The second time I had to abandon the lawnmower and head to the filling station to lug a gas can home I decided it was time to make the purchase. It had been brewing for a while and after I read that running a lawnmower for an hour emits as much greenhouse gas as driving a car 100 miles I could think of nothing else while pushing that noisy beast around our yard. I was going to give a reel mower (a human-powered lawn mower) a chance.
I started my research on Amazon.com because I do find the reviews very helpful. The Scott's Classic Reel Mower had around 650 reviews with an average of four stars. After reading a few good reviews I went to the bad, and found that the complaints were mostly about a plastic gear that broke for some folks, but they were a comparatively small group compared with those who raved about the mower.

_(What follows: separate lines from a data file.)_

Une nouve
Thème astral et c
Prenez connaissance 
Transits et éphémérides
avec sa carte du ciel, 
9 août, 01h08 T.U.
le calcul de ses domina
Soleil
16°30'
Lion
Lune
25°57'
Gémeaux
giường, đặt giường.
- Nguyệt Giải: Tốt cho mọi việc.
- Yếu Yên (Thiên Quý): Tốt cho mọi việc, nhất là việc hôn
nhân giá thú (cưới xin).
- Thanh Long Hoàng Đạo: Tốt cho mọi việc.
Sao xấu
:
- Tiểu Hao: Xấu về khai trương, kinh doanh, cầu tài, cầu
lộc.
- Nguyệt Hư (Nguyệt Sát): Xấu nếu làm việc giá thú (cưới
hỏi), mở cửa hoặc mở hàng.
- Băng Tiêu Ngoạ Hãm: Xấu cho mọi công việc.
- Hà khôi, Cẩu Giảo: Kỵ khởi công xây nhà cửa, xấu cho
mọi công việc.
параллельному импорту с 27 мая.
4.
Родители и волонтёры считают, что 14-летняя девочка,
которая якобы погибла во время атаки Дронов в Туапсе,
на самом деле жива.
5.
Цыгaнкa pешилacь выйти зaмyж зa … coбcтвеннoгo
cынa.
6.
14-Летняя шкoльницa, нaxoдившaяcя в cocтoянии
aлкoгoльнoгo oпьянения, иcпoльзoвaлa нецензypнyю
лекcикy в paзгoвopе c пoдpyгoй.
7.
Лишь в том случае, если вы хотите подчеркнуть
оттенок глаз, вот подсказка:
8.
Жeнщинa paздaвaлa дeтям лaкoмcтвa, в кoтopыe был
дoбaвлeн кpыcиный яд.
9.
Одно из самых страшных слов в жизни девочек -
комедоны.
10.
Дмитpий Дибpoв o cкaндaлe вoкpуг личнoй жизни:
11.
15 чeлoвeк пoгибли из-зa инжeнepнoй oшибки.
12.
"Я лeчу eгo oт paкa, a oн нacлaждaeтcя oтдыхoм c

The $119.99 to ease my conscience was worth the risk of a plastic gear.
So like a kid on Christmas I busted the thing out of the box and a quick assembly later I was pushing the reel mower through the lawn and...uh...the blades were spinning but the grass wasn't getting any shorter.

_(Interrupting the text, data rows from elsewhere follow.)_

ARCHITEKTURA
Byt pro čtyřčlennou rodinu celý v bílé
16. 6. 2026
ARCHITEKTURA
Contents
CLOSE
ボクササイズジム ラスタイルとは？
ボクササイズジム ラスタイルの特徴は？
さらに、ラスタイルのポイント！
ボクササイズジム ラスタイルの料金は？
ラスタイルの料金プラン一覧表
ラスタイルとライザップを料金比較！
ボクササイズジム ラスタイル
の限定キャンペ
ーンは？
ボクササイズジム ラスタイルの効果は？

Thirty Google minutes later I discovered that there is some adjusting that needs to be done, so armed with a flat-head screwdriver I tweaked four screws that align a fixed edge with the spinning blade that allows the grass to be cut with a scissor motion. Bingo, it cut beautifully and easily.
In fact, it may have been my best experience cutting a lawn ever. For starters, I could hear my iPod (though the neighbors probably weren't too happy to actually hear my singing) and at 26 pounds it is easier to push and maneuver than my gas-powered mower. It took the same amount of time and I didn't need to stop halfway through to refill the tank.